Welcome to the Freebase Processing repository! This repository houses a powerful Python toolset for processing Freebase data dumps and constructing a Lucene index for efficient entity search. This README will guide you through the process, from acquiring the Freebase data to performing seamless entity searches.
Freebase is a vast knowledge base that provides rich, structured data about a wide range of entities. This repository enables you to process Freebase data and build a Lucene index that allows you to search for entities efficiently.
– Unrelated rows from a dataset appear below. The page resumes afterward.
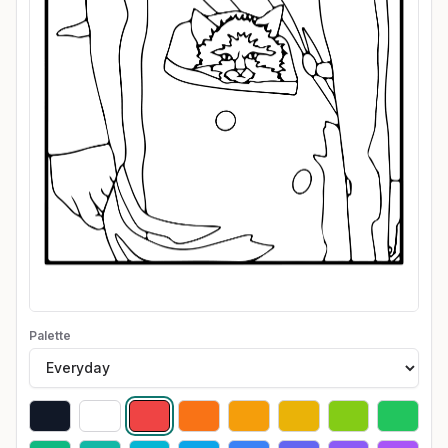
Palette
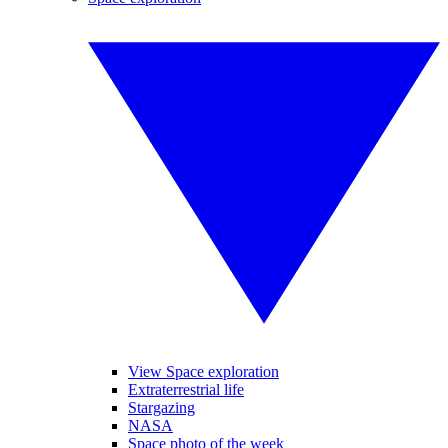
View Space exploration
Extraterrestrial life
Stargazing
NASA
Space photo of the week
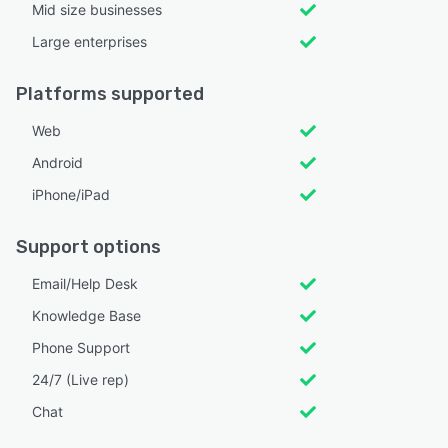
Mid size businesses
Large enterprises
Platforms supported
Web
Android
iPhone/iPad
Support options
Email/Help Desk
Knowledge Base
Phone Support
24/7 (Live rep)
Chat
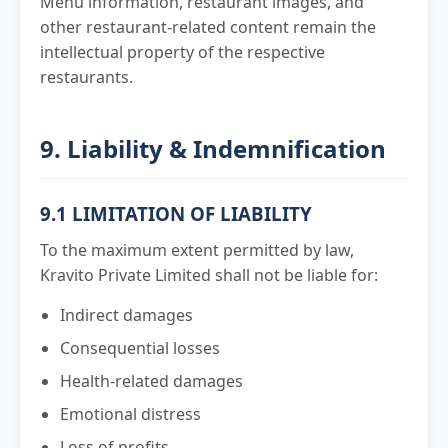
Menu information, restaurant images, and
other restaurant-related content remain the
intellectual property of the respective
restaurants.
9. Liability & Indemnification
9.1 LIMITATION OF LIABILITY
To the maximum extent permitted by law,
Kravito Private Limited shall not be liable for:
Indirect damages
Consequential losses
Health-related damages
Emotional distress
Loss of profits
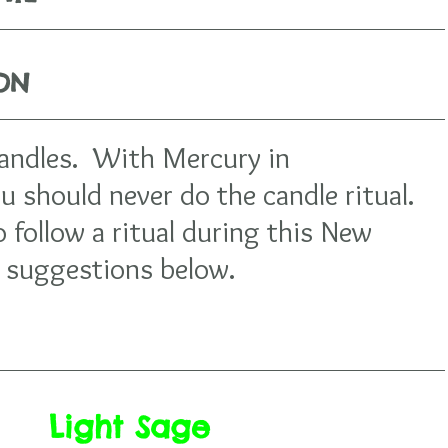
ION
candles.  With Mercury in 
 should never do the candle ritual. 
o follow a ritual during this New 
suggestions below.  
Light Sage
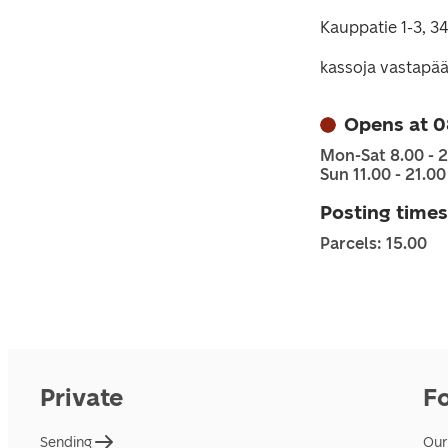
Kauppatie 1-3, 3
kassoja vastapää
Opens at 0
Mon-Sat 8.00 - 2
Sun 11.00 - 21.00
Posting times
Parcels: 15.00
Private
F
Sending
Our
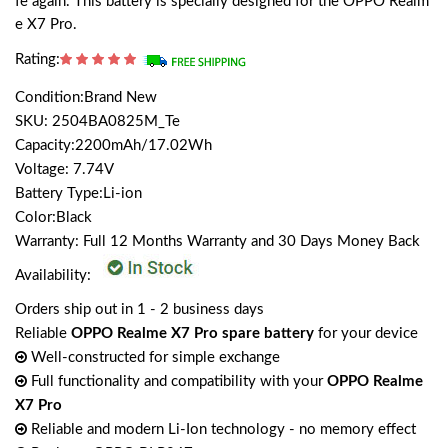
fe again. This battery is specially designed for the OPPO Realm
e X7 Pro.
Rating:
Condition:Brand New
SKU: 2504BA0825M_Te
Capacity:2200mAh/17.02Wh
Voltage: 7.74V
Battery Type:Li-ion
Color:Black
Warranty: Full 12 Months Warranty and 30 Days Money Back
Availability:
Orders ship out in 1 - 2 business days
Reliable
OPPO Realme X7 Pro spare battery
for your device
Well-constructed for simple exchange
Full functionality and compatibility with your
OPPO Realme
X7 Pro
Reliable and modern Li-Ion technology - no memory effect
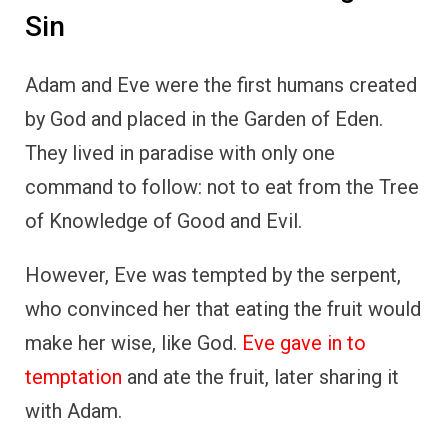
Sin
Adam and Eve were the first humans created
by God and placed in the Garden of Eden.
They lived in paradise with only one
command to follow: not to eat from the Tree
of Knowledge of Good and Evil.
However, Eve was tempted by the serpent,
who convinced her that eating the fruit would
make her wise, like God.
Eve gave in to
temptation
and ate the fruit, later sharing it
with Adam.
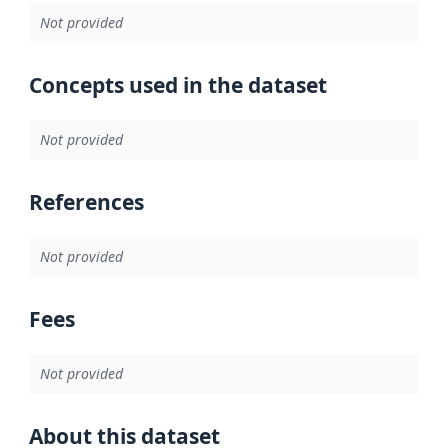
Not provided
Concepts used in the dataset
Not provided
References
Not provided
Fees
Not provided
About this dataset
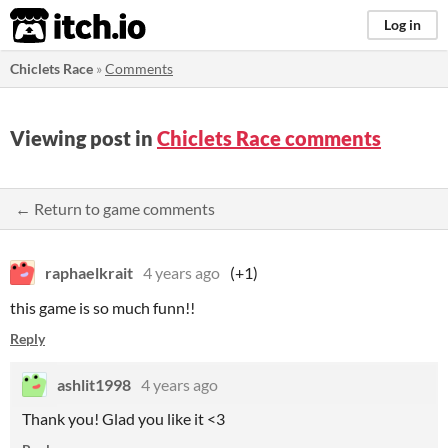
itch.io
Log in
Chiclets Race
»
Comments
Viewing post in
Chiclets Race comments
← Return to game comments
raphaelkrait
4 years ago
(+1)
this game is so much funn!!
Reply
ashlit1998
4 years ago
Thank you! Glad you like it <3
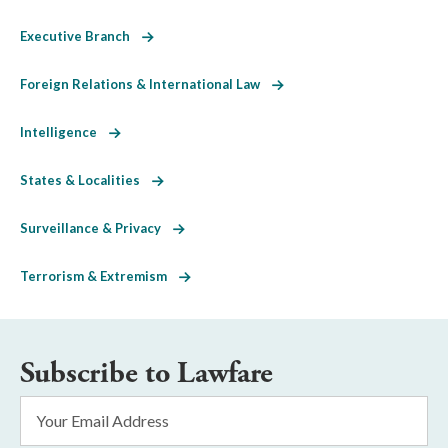
Executive Branch
Foreign Relations & International Law
Intelligence
States & Localities
Surveillance & Privacy
Terrorism & Extremism
Subscribe to Lawfare
Email
Address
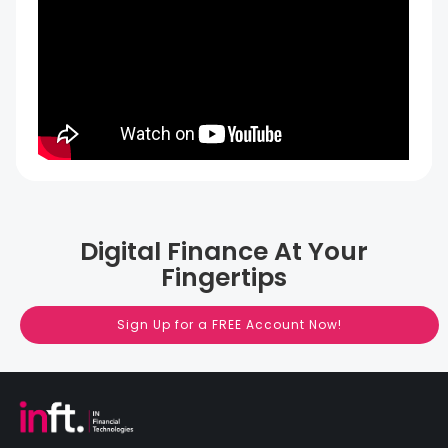
Digital Finance At Your
Fingertips
Sign Up for a FREE Account Now!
Before you dive into this repository, ensure you have the following prerequisites in place:
-
Freebase Data Dump: Download the latest official data dump of Freebase from here.
-
Python and Pip: Make sure you have Python and Pip installed on your system.
-
Lupyne: Lupyne is a Python extension for accessing Java Lucene. Install it using:
pip install lupyne
-
PyLucene (Optional): If you prefer to work with PyLucene directly, follow the installation instructions on the official page.
-
Docker (Optional): If you'd like to work with Docker, you can build a Docker image with Lucene by running:
docker pull coady/pylucene .
docker run -it --rm -v $PWD:/usr/src coady/pylucene /bin/bash
Follow these steps to set up your environment and begin processing Freebase data:
Clone this repository to your local machine:
git clone https://github.com/your-username/Freebase-processing.git
cd Freebase-processing
Download the Freebase data dump as mentioned in the Prerequisites.
Configure your environment with the necessary packages as described in Prerequisites.
With your environment set up, you can now process Freebase data and perform entity searches:
Build the Lucene index using the provided script:
python build_lucene_index.py
Search for entities in the constructed index. You can specify the entities you want to search for, separated by semicolons:
python search_index.py --entities="Mona Lisa;Paris;Louvre"
This repository empowers you to efficiently explore the vast knowledge contained within Freebase, providing a foundation for various knowledge retrieval and data enrichment projects.